- Ilmuwan Tiongkok berhasil meningkatkan kinerja reaktor fusi EAST, melampaui batas stabilitas plasma yang sulit ditembus.
- Masalah utama diatasi dengan mengendalikan partikel logam, khususnya tungsten, yang mencemari plasma superpanas reaktor.
- Pencapaian ini merupakan kemajuan signifikan menuju realisasi energi fusi yang bersih, aman, dan hampir tak terbatas.
Suara.com - China kembali membuat terobosan besar di bidang sains.

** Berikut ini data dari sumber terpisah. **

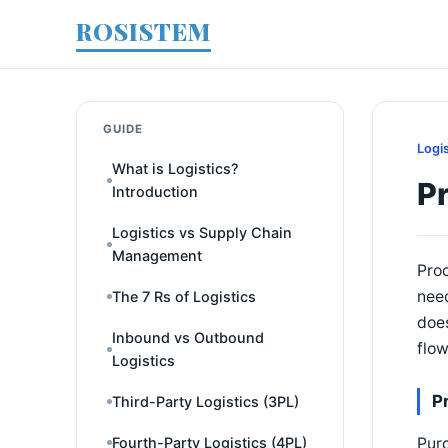
ROSISTEM
GUIDE
Logi
What is Logistics?
P
Introduction
Logistics vs Supply Chain
Management
Proc
need
The 7 Rs of Logistics
does
Inbound vs Outbound
flow
Logistics
P
Third-Party Logistics (3PL)
Purc
Fourth-Party Logistics (4PL)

Para ilmuwan berhasil meningkatkan kinerja “matahari buatan” mereka hingga melewati batas yang selama ini dianggap sulit ditembus.
Eksperimen ini dilakukan di reaktor bernama EAST, sebuah mesin raksasa yang dirancang untuk meniru cara Matahari menghasilkan energi.
Tujuannya adalah menciptakan energi fusi, sumber energi bersih yang sangat besar dan hampir tidak menghasilkan limbah berbahaya.
Di dalam EAST, para ilmuwan memanaskan gas hingga menjadi plasma superpanas, lalu menahannya dengan medan magnet yang sangat kuat.
Semakin padat plasma tersebut, semakin besar energi yang bisa dihasilkan, sebagaimana melansir dari laman IThome, Sabtu (3/1/2026).
Masalahnya, selama puluhan tahun, saat plasma dibuat terlalu padat, reaktor justru menjadi tidak stabil.
![EAST, sebuah mesin raksasa yang dirancang untuk meniru cara Matahari menghasilkan energi. [IThome]](https://media.suara.com/pictures/653x366/2026/01/03/48720-east-sebuah-mesin-raksasa-yang-dirancang-untuk-meniru-cara-matahari-menghasilkan-energi.jpg)
Plasma bisa “lepas kendali” dan menyentuh dinding mesin, sehingga eksperimen harus dihentikan.
Batas ini sudah lama menjadi penghalang utama dalam riset energi fusi.
Tim peneliti China menemukan bahwa penyebabnya bukan hanya karena plasma terlalu padat, tetapi juga karena partikel logam dari dinding reaktor ikut masuk ke dalam plasma. Salah satu logam yang paling mengganggu adalah tungsten.
Baca Juga: Dominasi Dua Dekade Berakhir Mobil China Diprediksi Lampaui Penjualan Mobil Jepang di Tahun 2025
Untuk mengatasi hal ini, para ilmuwan mengembangkan cara baru agar interaksi antara plasma dan dinding reaktor bisa dikendalikan dengan lebih baik.
Mereka juga menggunakan teknik pemanasan dan pengaturan gas yang lebih cermat.
Hasilnya, plasma bisa tetap stabil meski berada pada kepadatan yang lebih tinggi dari biasanya. Dengan kata lain, reaktor berhasil bekerja di luar batas lama tanpa mengalami gangguan.
Temuan ini menjadi kabar baik bagi pengembangan energi fusi di masa depan.
Meski listrik dari fusi belum bisa digunakan secara komersial dalam waktu dekat, penelitian ini menunjukkan bahwa para ilmuwan semakin dekat untuk mewujudkan sumber energi bersih, aman, dan hampir tak terbatas.